SOURCE RECORDS below:

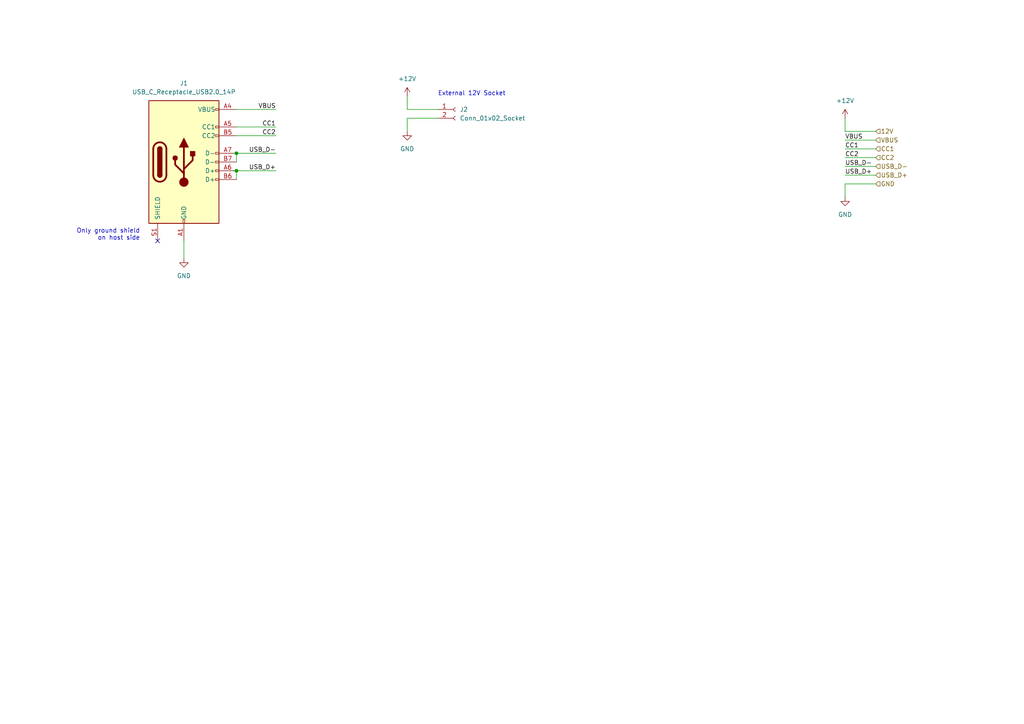
<source format=kicad_sch>
(kicad_sch (version 20230121) (generator eeschema)

  (uuid 414128c0-968d-4560-b708-722a12dfeed0)

  (paper "A4")

  

  (junction (at 68.58 49.53) (diameter 0) (color 0 0 0 0)
    (uuid 3178fc82-708f-4a7f-84e4-cbd5c7702bb1)
  )
  (junction (at 68.58 44.45) (diameter 0) (color 0 0 0 0)
    (uuid e664fca3-8359-49a0-9f65-632d7ab58118)
  )

  (no_connect (at 45.72 69.85) (uuid de61ec92-de01-4f6f-aaef-daa36366db95))

  (wire (pts (xy 245.11 48.26) (xy 254 48.26))
    (stroke (width 0) (type default))
    (uuid 1bdaa101-3de4-469d-bbb1-f5cf57235622)
  )
  (wire (pts (xy 68.58 49.53) (xy 80.01 49.53))
    (stroke (width 0) (type default))
    (uuid 1ca2af50-1340-4ab4-aaf4-a02580270bb4)
  )
  (wire (pts (xy 68.58 39.37) (xy 80.01 39.37))
    (stroke (width 0) (type default))
    (uuid 1d8ba26d-e067-41a0-acdb-7c862086972d)
  )
  (wire (pts (xy 68.58 44.45) (xy 80.01 44.45))
    (stroke (width 0) (type default))
    (uuid 29bf2b08-0b66-43bb-9ec3-8c880dfec5a2)
  )
  (wire (pts (xy 68.58 44.45) (xy 68.58 46.99))
    (stroke (width 0) (type default))
    (uuid 58f50529-6d1f-469e-92b4-9fd030eefac4)
  )
  (wire (pts (xy 118.11 34.29) (xy 118.11 38.1))
    (stroke (width 0) (type default))
    (uuid 63d3b75e-13bd-42eb-a7b3-c1b430dd666c)
  )
  (wire (pts (xy 245.11 34.29) (xy 245.11 38.1))
    (stroke (width 0) (type default))
    (uuid 77f75e76-711c-495f-afa5-841dbf4e9c9b)
  )
  (wire (pts (xy 68.58 36.83) (xy 80.01 36.83))
    (stroke (width 0) (type default))
    (uuid 85a1b0c8-79cb-4706-a414-6a7fad5af58b)
  )
  (wire (pts (xy 245.11 53.34) (xy 254 53.34))
    (stroke (width 0) (type default))
    (uuid 9b941699-604e-4f95-a2df-ec0e7d0a30d5)
  )
  (wire (pts (xy 245.11 40.64) (xy 254 40.64))
    (stroke (width 0) (type default))
    (uuid 9c500885-a556-49a0-9bf1-50132660ee30)
  )
  (wire (pts (xy 118.11 27.94) (xy 118.11 31.75))
    (stroke (width 0) (type default))
    (uuid a27d6646-6d40-44dc-91f0-7f9028537a41)
  )
  (wire (pts (xy 118.11 34.29) (xy 127 34.29))
    (stroke (width 0) (type default))
    (uuid b2dc2ec7-6320-4a4d-a2b4-23a2c446711d)
  )
  (wire (pts (xy 245.11 50.8) (xy 254 50.8))
    (stroke (width 0) (type default))
    (uuid b9aa06b8-2891-4526-915a-331ecf3e6770)
  )
  (wire (pts (xy 53.34 69.85) (xy 53.34 74.93))
    (stroke (width 0) (type default))
    (uuid bc864008-a7e3-42a8-b016-e22927956897)
  )
  (wire (pts (xy 68.58 49.53) (xy 68.58 52.07))
    (stroke (width 0) (type default))
    (uuid c0a6dbfa-918a-4026-9655-780e907f7116)
  )
  (wire (pts (xy 118.11 31.75) (xy 127 31.75))
    (stroke (width 0) (type default))
    (uuid cb039ede-e47a-4474-87f7-e9f42bf7f0fd)
  )
  (wire (pts (xy 245.11 43.18) (xy 254 43.18))
    (stroke (width 0) (type default))
    (uuid daeb96a5-eaf5-411b-86ff-8856bc99626e)
  )
  (wire (pts (xy 245.11 53.34) (xy 245.11 57.15))
    (stroke (width 0) (type default))
    (uuid e0dd8b6e-b063-431e-bbad-658d36cf2635)
  )
  (wire (pts (xy 245.11 38.1) (xy 254 38.1))
    (stroke (width 0) (type default))
    (uuid e7b10f59-0ee1-45ec-877a-5de956ecdef4)
  )
  (wire (pts (xy 68.58 31.75) (xy 80.01 31.75))
    (stroke (width 0) (type default))
    (uuid ee675db8-b14b-423b-bdae-b86c6e2db9b5)
  )
  (wire (pts (xy 245.11 45.72) (xy 254 45.72))
    (stroke (width 0) (type default))
    (uuid f6fd32af-2163-49a7-8eda-e5b43dbf43a8)
  )

  (text "Only ground shield\non host side" (at 40.64 69.85 0)
    (effects (font (size 1.27 1.27)) (justify right bottom))
    (uuid 3ab32c46-84dc-4ec1-b134-2ff67788cfa2)
  )
  (text "External 12V Socket" (at 127 27.94 0)
    (effects (font (size 1.27 1.27)) (justify left bottom))
    (uuid ed6b3544-bf0d-4738-a313-c0d87c220591)
  )

  (label "VBUS" (at 80.01 31.75 180) (fields_autoplaced)
    (effects (font (size 1.27 1.27)) (justify right bottom))
    (uuid 0402d152-94d2-4216-8acd-ecb9fd14bc25)
  )
  (label "USB_D+" (at 80.01 49.53 180) (fields_autoplaced)
    (effects (font (size 1.27 1.27)) (justify right bottom))
    (uuid 27ffeb74-84ce-46ee-a211-dfe600bebd60)
  )
  (label "USB_D+" (at 245.11 50.8 0) (fields_autoplaced)
    (effects (font (size 1.27 1.27)) (justify left bottom))
    (uuid 48c68840-b46a-4b4d-ae8c-f786b3fcb635)
  )
  (label "CC1" (at 245.11 43.18 0) (fields_autoplaced)
    (effects (font (size 1.27 1.27)) (justify left bottom))
    (uuid 4deed439-8353-4f4d-bd72-9ab4154289b0)
  )
  (label "CC2" (at 245.11 45.72 0) (fields_autoplaced)
    (effects (font (size 1.27 1.27)) (justify left bottom))
    (uuid 6226bd6e-4788-4a31-ad34-d276ce20e4eb)
  )
  (label "CC2" (at 80.01 39.37 180) (fields_autoplaced)
    (effects (font (size 1.27 1.27)) (justify right bottom))
    (uuid a43c6347-79ba-4371-af67-565f5a085d37)
  )
  (label "VBUS" (at 245.11 40.64 0) (fields_autoplaced)
    (effects (font (size 1.27 1.27)) (justify left bottom))
    (uuid a6c3c43f-b6b5-4078-8e82-7259209fe59a)
  )
  (label "USB_D-" (at 245.11 48.26 0) (fields_autoplaced)
    (effects (font (size 1.27 1.27)) (justify left bottom))
    (uuid cf160b15-0f28-4bd3-8830-d8227caa88dc)
  )
  (label "CC1" (at 80.01 36.83 180) (fields_autoplaced)
    (effects (font (size 1.27 1.27)) (justify right bottom))
    (uuid d41d44b3-8229-44c9-80cd-991d75b4625c)
  )
  (label "USB_D-" (at 80.01 44.45 180) (fields_autoplaced)
    (effects (font (size 1.27 1.27)) (justify right bottom))
    (uuid dc3ad894-096c-465d-9156-12c25917e8b2)
  )

  (hierarchical_label "USB_D+" (shape input) (at 254 50.8 0) (fields_autoplaced)
    (effects (font (size 1.27 1.27)) (justify left))
    (uuid 1f3f3f1c-aa60-4661-8bc5-7bc4572b1bc5)
  )
  (hierarchical_label "CC2" (shape input) (at 254 45.72 0) (fields_autoplaced)
    (effects (font (size 1.27 1.27)) (justify left))
    (uuid 27129a7c-79ee-481a-bb7c-3b5e401f48d8)
  )
  (hierarchical_label "GND" (shape input) (at 254 53.34 0) (fields_autoplaced)
    (effects (font (size 1.27 1.27)) (justify left))
    (uuid 5c7424fe-3329-44c6-8022-b1c2ad668d40)
  )
  (hierarchical_label "VBUS" (shape input) (at 254 40.64 0) (fields_autoplaced)
    (effects (font (size 1.27 1.27)) (justify left))
    (uuid 6674de66-e6d5-4549-9656-2134ea61ead0)
  )
  (hierarchical_label "12V" (shape input) (at 254 38.1 0) (fields_autoplaced)
    (effects (font (size 1.27 1.27)) (justify left))
    (uuid 838fdaec-8dda-4a81-acf9-20a715e99dc8)
  )
  (hierarchical_label "USB_D-" (shape input) (at 254 48.26 0) (fields_autoplaced)
    (effects (font (size 1.27 1.27)) (justify left))
    (uuid ee3538d8-5fd6-4d2a-8cd4-1d1918c6705e)
  )
  (hierarchical_label "CC1" (shape input) (at 254 43.18 0) (fields_autoplaced)
    (effects (font (size 1.27 1.27)) (justify left))
    (uuid fcc65b30-c0a0-4383-9f48-a1f482586c56)
  )

  (symbol (lib_id "power:+12V") (at 118.11 27.94 0) (unit 1)
    (in_bom yes) (on_board yes) (dnp no) (fields_autoplaced)
    (uuid 2235d625-b014-4138-95bb-fd7385a71d7c)
    (property "Reference" "#PWR050" (at 118.11 31.75 0)
      (effects (font (size 1.27 1.27)) hide)
    )
    (property "Value" "+12V" (at 118.11 22.86 0)
      (effects (font (size 1.27 1.27)))
    )
    (property "Footprint" "" (at 118.11 27.94 0)
      (effects (font (size 1.27 1.27)) hide)
    )
    (property "Datasheet" "" (at 118.11 27.94 0)
      (effects (font (size 1.27 1.27)) hide)
    )
    (pin "1" (uuid b1a3a50e-6594-4efc-a1a9-7a415addb47f))
    (instances
      (project "mainboard"
        (path "/613f8c39-c37c-4981-8911-5138d36a7959/d53978c6-3f4c-472f-b8a8-1027880c9a69"
          (reference "#PWR050") (unit 1)
        )
      )
    )
  )

  (symbol (lib_id "power:GND") (at 245.11 57.15 0) (unit 1)
    (in_bom yes) (on_board yes) (dnp no) (fields_autoplaced)
    (uuid 304b435d-3b35-49ce-8a55-7ecb50826816)
    (property "Reference" "#PWR023" (at 245.11 63.5 0)
      (effects (font (size 1.27 1.27)) hide)
    )
    (property "Value" "GND" (at 245.11 62.23 0)
      (effects (font (size 1.27 1.27)))
    )
    (property "Footprint" "" (at 245.11 57.15 0)
      (effects (font (size 1.27 1.27)) hide)
    )
    (property "Datasheet" "" (at 245.11 57.15 0)
      (effects (font (size 1.27 1.27)) hide)
    )
    (pin "1" (uuid 7f8209df-d076-469d-bd82-4001881ebe09))
    (instances
      (project "mainboard"
        (path "/613f8c39-c37c-4981-8911-5138d36a7959/d53978c6-3f4c-472f-b8a8-1027880c9a69"
          (reference "#PWR023") (unit 1)
        )
      )
    )
  )

  (symbol (lib_id "power:+12V") (at 245.11 34.29 0) (unit 1)
    (in_bom yes) (on_board yes) (dnp no) (fields_autoplaced)
    (uuid 431517d4-5261-44a3-b0ce-2f6a97d1ca9f)
    (property "Reference" "#PWR049" (at 245.11 38.1 0)
      (effects (font (size 1.27 1.27)) hide)
    )
    (property "Value" "+12V" (at 245.11 29.21 0)
      (effects (font (size 1.27 1.27)))
    )
    (property "Footprint" "" (at 245.11 34.29 0)
      (effects (font (size 1.27 1.27)) hide)
    )
    (property "Datasheet" "" (at 245.11 34.29 0)
      (effects (font (size 1.27 1.27)) hide)
    )
    (pin "1" (uuid 721af0f8-b791-440d-bd3d-0096c31f1750))
    (instances
      (project "mainboard"
        (path "/613f8c39-c37c-4981-8911-5138d36a7959/d53978c6-3f4c-472f-b8a8-1027880c9a69"
          (reference "#PWR049") (unit 1)
        )
      )
    )
  )

  (symbol (lib_id "Connector:Conn_01x02_Socket") (at 132.08 31.75 0) (unit 1)
    (in_bom yes) (on_board yes) (dnp no) (fields_autoplaced)
    (uuid 4bce215c-f68d-43e8-a5b1-27d10c0932d6)
    (property "Reference" "J2" (at 133.35 31.75 0)
      (effects (font (size 1.27 1.27)) (justify left))
    )
    (property "Value" "Conn_01x02_Socket" (at 133.35 34.29 0)
      (effects (font (size 1.27 1.27)) (justify left))
    )
    (property "Footprint" "" (at 132.08 31.75 0)
      (effects (font (size 1.27 1.27)) hide)
    )
    (property "Datasheet" "~" (at 132.08 31.75 0)
      (effects (font (size 1.27 1.27)) hide)
    )
    (pin "2" (uuid 14a82070-28c5-420d-a5c2-27aecd18baf0))
    (pin "1" (uuid e82f9ccd-e509-45a7-a68d-d4b84e7a7083))
    (instances
      (project "mainboard"
        (path "/613f8c39-c37c-4981-8911-5138d36a7959/d53978c6-3f4c-472f-b8a8-1027880c9a69"
          (reference "J2") (unit 1)
        )
      )
    )
  )

  (symbol (lib_id "Connector:USB_C_Receptacle_USB2.0_14P") (at 53.34 46.99 0) (unit 1)
    (in_bom yes) (on_board yes) (dnp no) (fields_autoplaced)
    (uuid 9bd783cd-efdf-4b32-8763-3c87958e9736)
    (property "Reference" "J1" (at 53.34 24.13 0)
      (effects (font (size 1.27 1.27)))
    )
    (property "Value" "USB_C_Receptacle_USB2.0_14P" (at 53.34 26.67 0)
      (effects (font (size 1.27 1.27)))
    )
    (property "Footprint" "" (at 57.15 46.99 0)
      (effects (font (size 1.27 1.27)) hide)
    )
    (property "Datasheet" "https://www.usb.org/sites/default/files/documents/usb_type-c.zip" (at 57.15 46.99 0)
      (effects (font (size 1.27 1.27)) hide)
    )
    (pin "A6" (uuid 7664d726-8a77-4afa-8820-211cb5a6add7))
    (pin "S1" (uuid 7d4fc9c8-692d-44fc-aa1c-26cedae509ea))
    (pin "A9" (uuid dfb25a25-28bc-4e33-9709-cd1a275e4730))
    (pin "B6" (uuid f538f3e3-7a03-48bf-8522-aea17948d92d))
    (pin "B4" (uuid a2b7b5b8-955a-4580-b8fc-d2bde0823f5c))
    (pin "B7" (uuid f4a18630-d9a5-4613-9277-cc464250d9b2))
    (pin "B12" (uuid 6b2d757d-26c1-4369-a5d5-63e25743b796))
    (pin "B5" (uuid 62be0c67-b956-43a2-b019-18ea5abee588))
    (pin "A4" (uuid cf31d11b-185b-4684-998b-e18f7afb4d70))
    (pin "A1" (uuid 9410e5cc-5728-4186-9d50-76d2c72ab894))
    (pin "B9" (uuid a9f30f56-3496-4dca-a3c3-e7f47882a6b8))
    (pin "A7" (uuid 178569e9-5df4-4c16-9668-723d1c1f7ff9))
    (pin "B1" (uuid 6171f51a-e108-471c-9d82-34f1c693bebc))
    (pin "A12" (uuid 58c10693-9f45-4759-8846-62d9328c3d66))
    (pin "A5" (uuid d7179c52-d120-4f09-93a2-54c35447a107))
    (instances
      (project "mainboard"
        (path "/613f8c39-c37c-4981-8911-5138d36a7959/d53978c6-3f4c-472f-b8a8-1027880c9a69"
          (reference "J1") (unit 1)
        )
      )
    )
  )

  (symbol (lib_id "power:GND") (at 118.11 38.1 0) (unit 1)
    (in_bom yes) (on_board yes) (dnp no) (fields_autoplaced)
    (uuid a9feaeed-b35d-4c46-abd9-8319794c6428)
    (property "Reference" "#PWR051" (at 118.11 44.45 0)
      (effects (font (size 1.27 1.27)) hide)
    )
    (property "Value" "GND" (at 118.11 43.18 0)
      (effects (font (size 1.27 1.27)))
    )
    (property "Footprint" "" (at 118.11 38.1 0)
      (effects (font (size 1.27 1.27)) hide)
    )
    (property "Datasheet" "" (at 118.11 38.1 0)
      (effects (font (size 1.27 1.27)) hide)
    )
    (pin "1" (uuid 6da4e95c-1511-4e85-ae0a-79c5c8b73676))
    (instances
      (project "mainboard"
        (path "/613f8c39-c37c-4981-8911-5138d36a7959/d53978c6-3f4c-472f-b8a8-1027880c9a69"
          (reference "#PWR051") (unit 1)
        )
      )
    )
  )

  (symbol (lib_id "power:GND") (at 53.34 74.93 0) (unit 1)
    (in_bom yes) (on_board yes) (dnp no) (fields_autoplaced)
    (uuid bfcd032a-5081-4c65-9914-457dd7841794)
    (property "Reference" "#PWR017" (at 53.34 81.28 0)
      (effects (font (size 1.27 1.27)) hide)
    )
    (property "Value" "GND" (at 53.34 80.01 0)
      (effects (font (size 1.27 1.27)))
    )
    (property "Footprint" "" (at 53.34 74.93 0)
      (effects (font (size 1.27 1.27)) hide)
    )
    (property "Datasheet" "" (at 53.34 74.93 0)
      (effects (font (size 1.27 1.27)) hide)
    )
    (pin "1" (uuid b924940c-6cfa-4b7f-bef3-80e2102cff65))
    (instances
      (project "mainboard"
        (path "/613f8c39-c37c-4981-8911-5138d36a7959/d53978c6-3f4c-472f-b8a8-1027880c9a69"
          (reference "#PWR017") (unit 1)
        )
      )
    )
  )
)

</source>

End of SOURCE RECORDS.

ACTIVITY: Every line holding the string "Connector" should be copied here, so please find those lines in the data.

ANSWER AREA:
  (symbol (lib_id "Connector:Conn_01x02_Socket") (at 132.08 31.75 0) (unit 1)
  (symbol (lib_id "Connector:USB_C_Receptacle_USB2.0_14P") (at 53.34 46.99 0) (unit 1)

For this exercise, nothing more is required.